3. Roth investments are limited to permissible investments for IRAs and exclude life insurance, options, futures, leveraged Limited partnerships and odd securities that are not publicaly traded.

While Congress can change the taxation of Roth accounts it highly unlikely that it would tax roth account balances attributable to contributions which had been taxed at inception because Congress is not inclined to upset the expectations of taxpayers who have been promised a tax benefit. E.g., when the universal IRA was repealed in 1986, Congress allowed all amounts deferred before the change to remain tax deferred. The recent changes in taxation of NQDC only applies to amounts deferred after 12/31/04.

mjb

Posted

MBozek, given this is a "just getting started" person, I think your comments on negatives needs some clarifications.

1. Liquidity: you can take out contributions at any time without a penalty with a Roth. You also can withdraw funds for some specific uses like buying a first home. That is a reasonable amount of flexibility initially.

2. The tax deduction comparison only applies to the regular contributory IRA. Here you might get a tax break up front, but then you pay regular income taxes (not long term capital gains) on distributions.

3. I agree that there are many restrictions on allowed investments. In practice, a beginner investor is likely to have plenty of choices in stocks, bonds and funds.

I forgot to add some of my potential negatives to the above posts. Congress can change the rules. While I think it is unlikely that Congress will tax Roths, you can not guarentee it. Any radical change to a national sales tax (highly unlikely in my view) would radically change the assumptions about the value of Roths.

TRIXIE - you also asked about "bad experiences" which should be addressed. I think where most people have had problems is not with the Roth it self, but rather with not understanding about how to make investment choices.

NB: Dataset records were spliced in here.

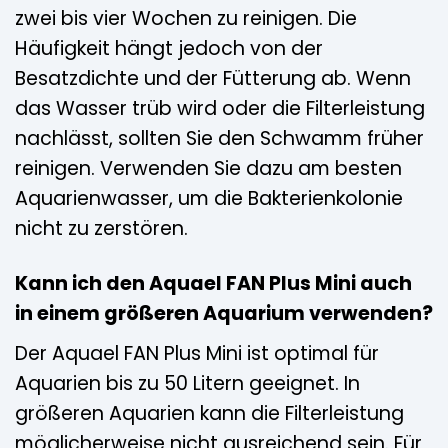
zwei bis vier Wochen zu reinigen. Die
Häufigkeit hängt jedoch von der
Besatzdichte und der Fütterung ab. Wenn
das Wasser trüb wird oder die Filterleistung
nachlässt, sollten Sie den Schwamm früher
reinigen. Verwenden Sie dazu am besten
Aquarienwasser, um die Bakterienkolonie
nicht zu zerstören.
Kann ich den Aquael FAN Plus Mini auch
in einem größeren Aquarium verwenden?
Der Aquael FAN Plus Mini ist optimal für
Aquarien bis zu 50 Litern geeignet. In
größeren Aquarien kann die Filterleistung
möglicherweise nicht ausreichend sein. Für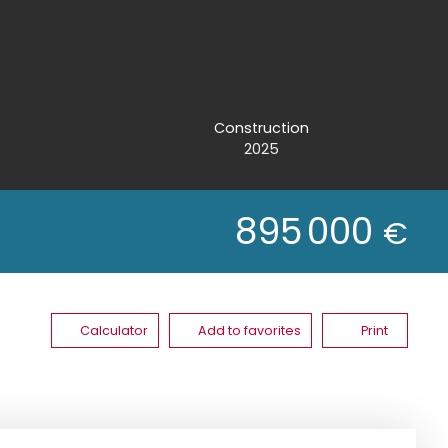
Construction
2025
895 000
€
Calculator
Add to favorites
Print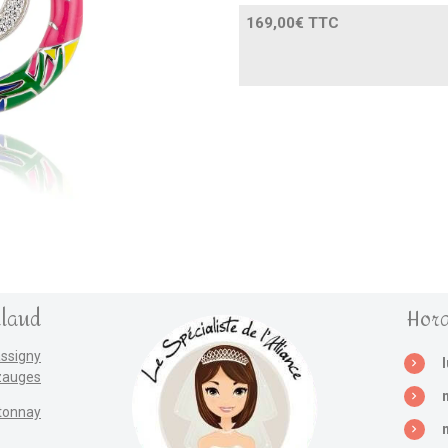
169,00€ TTC
llaud
Hora
assigny
zauges
tonnay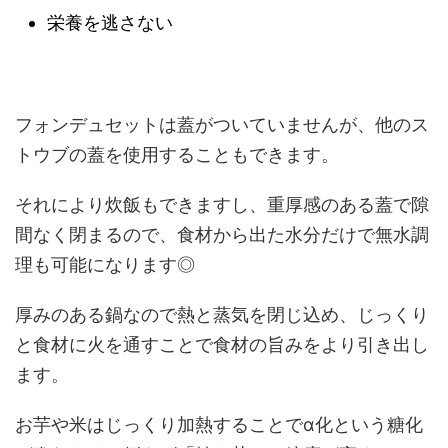
栄養を逃さない
フォンデュセットは蓋がついていませんが、他のス
トウブの蓋を使用することもできます。
それにより炊飯もできますし、重厚感のある蓋で隙
間なく閉まるので、食材から出た水分だけで無水調
理も可能になります◎
厚みのある鍋なので熱と蒸気を閉じ込め、じっくり
と食材に火を通すことで食材の旨みをより引き出し
ます。
お芋や米はじっくり加熱することで
α
化という糖化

Some folks made single stock investments or got hurt in the dot.com collapse. Folks who thought the stock market always goes up, or had unrealistic goals, might have been discouraged in some of the recent down years. Beginners often have trouble understanding the long term nature of investing. You are wise to start a program of investing at a young age.... but educating yourself about investing at age 24 is probably more important than your initial "results". You are not just investing to retirement (perhaps 4 decades away) but additional decades after you retire.

Post again if you have questions about your choices.

Posted

Trixie

The biggest downside in this whole issue is not whether to Roth or not Roth, but whether to save or not to save.

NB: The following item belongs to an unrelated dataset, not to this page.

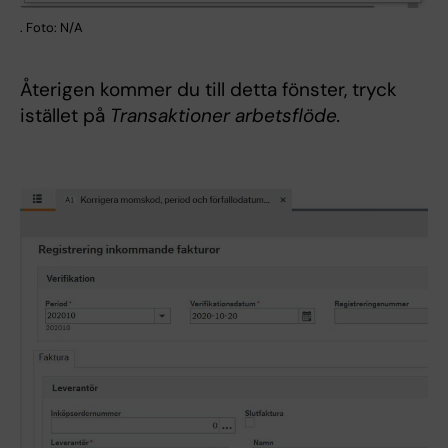
. Foto: N/A
Återigen kommer du till detta fönster, tryck
istället på
Transaktioner arbetsflöde.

Any savings is better than none. Any investment is better than none. Even a Roth sitting in a savings account would be better than no Roth.

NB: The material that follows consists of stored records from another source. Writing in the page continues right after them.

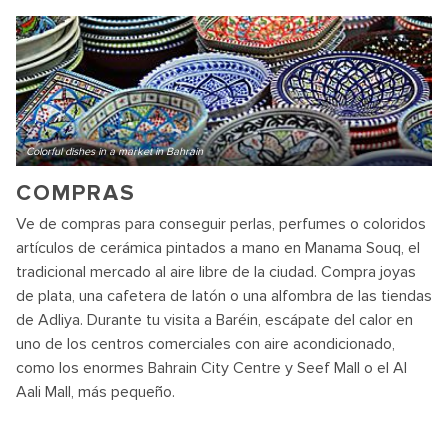
Colorful dishes in a market in Bahrain
COMPRAS
Ve de compras para conseguir perlas, perfumes o coloridos
artículos de cerámica pintados a mano en Manama Souq, el
tradicional mercado al aire libre de la ciudad. Compra joyas
de plata, una cafetera de latón o una alfombra de las tiendas
de Adliya. Durante tu visita a Baréin, escápate del calor en
uno de los centros comerciales con aire acondicionado,
como los enormes Bahrain City Centre y Seef Mall o el Al
Aali Mall, más pequeño.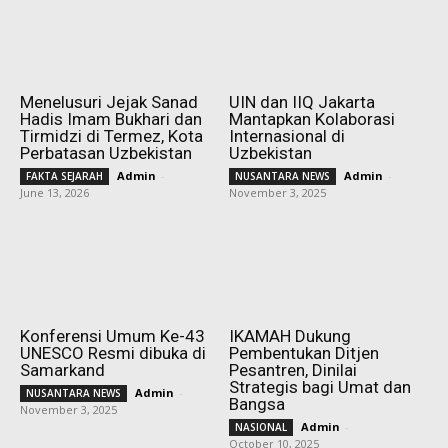
Menelusuri Jejak Sanad
UIN dan IIQ Jakarta
Hadis Imam Bukhari dan
Mantapkan Kolaborasi
Tirmidzi di Termez, Kota
Internasional di
Perbatasan Uzbekistan
Uzbekistan
Admin
-
Admin
-
FAKTA SEJARAH
NUSANTARA NEWS
June 13, 2026
November 3, 2025
Konferensi Umum Ke-43
IKAMAH Dukung
UNESCO Resmi dibuka di
Pembentukan Ditjen
Samarkand
Pesantren, Dinilai
Strategis bagi Umat dan
Admin
-
NUSANTARA NEWS
Bangsa
November 3, 2025
Admin
-
NASIONAL
October 10, 2025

So the best thing is get prepared to start saving and start early.

George D. Burns

Cost Reduction Strategies

Burns and Associates, Inc

www.costreductionstrategies.com(under construction)

www.employeebenefitsstrategies.com(under construction)

Posted

Gburns - well said. The above responses were very perhaps too complex. Better to get started now and learn as you go.

Trixie may want to consider setting up an automatic system to set aside a fixed amount each month straight from her checking account.

And... do ask questions about your employer based plans. An employee match is often a great way to proceed..... but it is not a question of which, as you can do both a Roth and participate in your employee plan.

Posted

I had not considered that there might be an employer plan. If there is and if it has a match, the first priority should be to as much as is necessary qualify for as much of the match as possible before doing the Roth even if both will be done.

George D. Burns

Cost Reduction Strategies

Burns and Associates, Inc

www.costreductionstrategies.com(under construction)

www.employeebenefitsstrategies.com(under construction)

Posted

Gburns - I would generally agree that the match tips the scale with two caveats: (1) the match is at least 20%, and (2) the investment options are broader than just company stock. Examples of the second problem include: Enron and every dot.com (Webvan, El Sitio, and that goofy sock puppet company) that died.